British Conservatives Wary After Defeat in Local Vote
LONDON — LEADERS of Britain's Conservative government are eyeing next month's elections for the European Parliament with deep apprehension.
In the wake of sweeping local government losses in the May 5 elections where Conservatives won only 27 percent of the vote, which put them in third place after the Labour Party and the Liberal Democrats, Prime Minister John Major has conceded that he is likely to be challenged for the party leadership in November.
But he has vowed to fight to stay in control of the leadership.
John Smith, the Labour leader, and Paddy Ashdown, his Liberal Democrat counterpart, are forecasting that their parties' candidates will inflict severe damage on their Conservative opponents in the June 9 elections for the European Parliament.
John Carlisle, a senior Conservative member of the Westminster Parliament, said he is prepared to challenge Mr. Major for the party leadership. ``The prime minister's position is almost untenable,'' he said.
Sir Edward Heath, the former premier, who took Britain into the European Community in 1973, described the local election results as ``appalling'' and called on Major to ``reexamine the policies that have caused us so much trouble.''
He singled out imposition of a tax on domestic fuel and controversial education and health policies as the main reasons for what Major himself described on May 6 as ``a disappointing result.''
In Thursday's local elections, the Conservatives lost 429 council seats. One of their most-striking defeats was in Croydon, a former Tory stronghold. The Labour Party and the Liberal Democrats also won control of councils in hitherto ``true blue'' Conservative heartlands in the English countryside.
David Butler, Britain's leading expert on election statistics, calculates that in terms of votes, the outcome of the May 5 vote was ``the worst disaster the Conservatives have ever suffered.
``Usually the party can count on getting about 40 percent of the nationwide vote,'' Mr. Butler said. ``This time they got 27 percent.'' In England and Wales the result put them in overall third place after Labour and the Liberal Democrats.
Major's most immediate problem is the upcoming Euro-elections.
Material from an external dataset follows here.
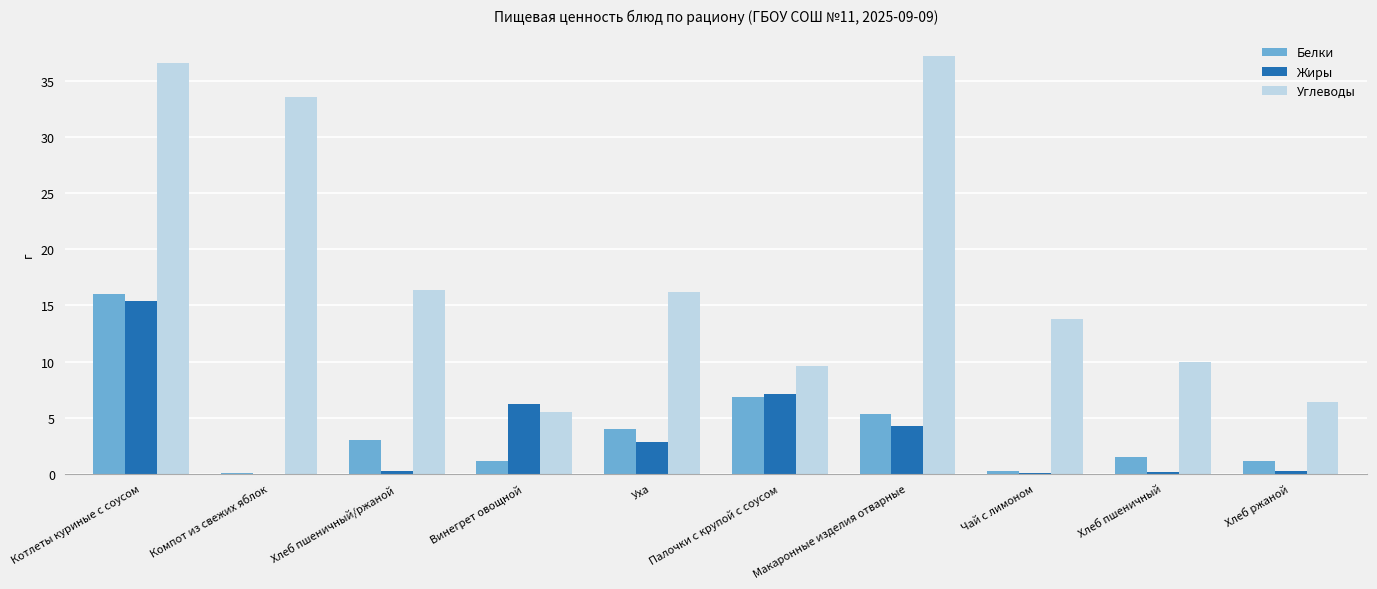

Between Чай с лимоном and Хлеб ржаной, which series saw the biggest shift?

Углеводы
Over the weekend Conservative Party supporters throughout the country assessed their chances of avoiding another debacle. The prospects do not look encouraging.
A survey in London's Sunday Times showed that the Conservatives are likely to win only 12 of the 84 Euro-seats that Britain will contest. This would mean defeat for 20 Conservatives who are currently members of the European Parliament.
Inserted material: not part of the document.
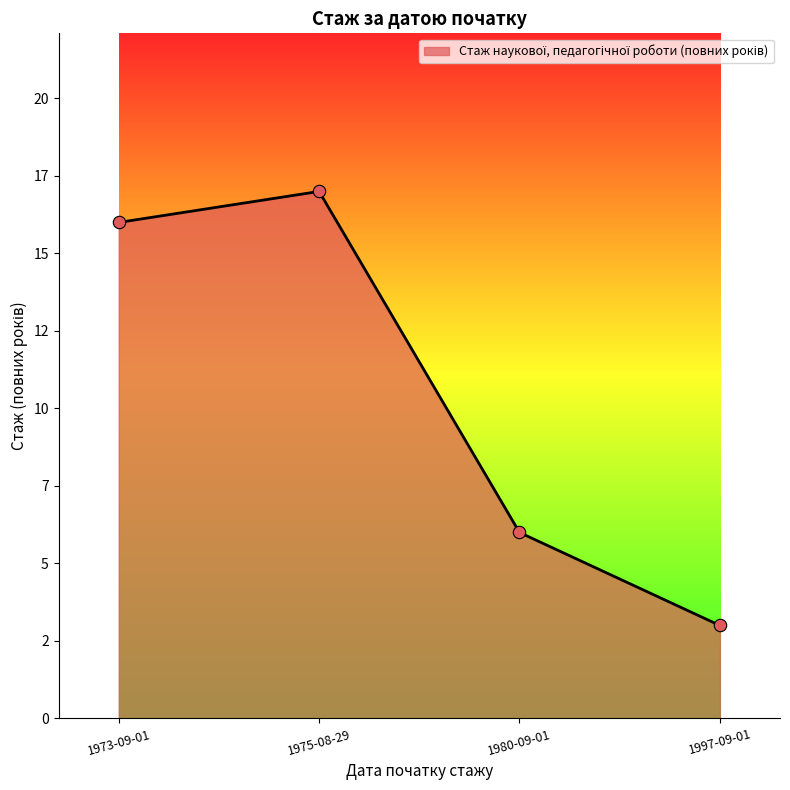

Which has a higher value, 1997-09-01 or 1980-09-01?

1980-09-01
Outwardly, senior ministers in Major's government are putting on a display of unity. Privately, they concede that many traditionally Conservative voters are unhappy about the government's policies, and with Major's leadership.
``We are profoundly divided on Europe, and the public knows it,'' one senior Conservative MP says. ``Also, the local election outcome demonstrates that people see these votes as opportunities to punish us.''
SIR George Gardiner, a leading right-wing Conservative member of Parliament, thinks Major should ``remove the deadwood'' from his Cabinet and ``replace them with Euro-skeptics.'' If this is not done, he says, ``the present slide in our fortunes will continue and we shall be wiped off the European Parliament map.''Conservative insiders say Major will not be able to order a Cabinet reshuffle before June 9 without appearing to panic.
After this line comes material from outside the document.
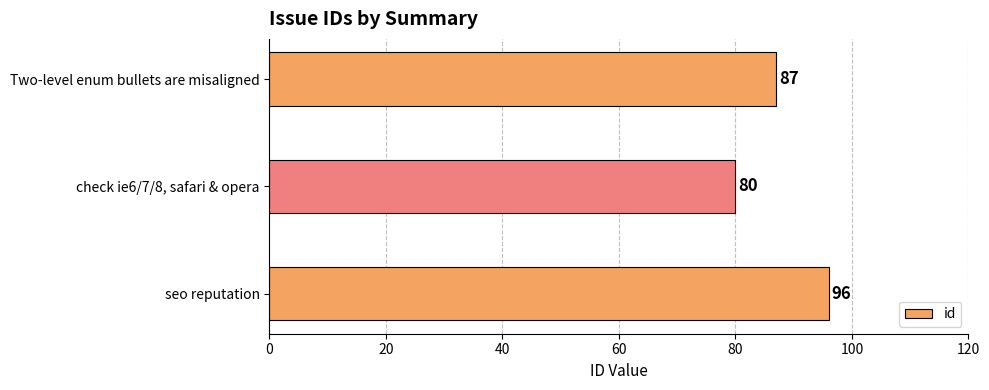

Rank the categories by value from lowest to highest.

check ie6/7/8, safari & opera, Two-level enum bullets are misaligned, seo reputation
But if the Conservatives sustain big losses in the European elections, Major seems certain to be in still worse trouble.
The threat by Mr. Carlisle to offer himself as a candidate for the Conservative party leadership angered Major. Soon after the MP had spoken, the prime minister declared: ``If anyone chooses to engage in a fight, I will be there waiting for them.''
Tristan Garel-Jones, a close friend of the premier, says he will ``fight like an alley cat,'' and forecasts a contentious struggle in any contest for the party leadership.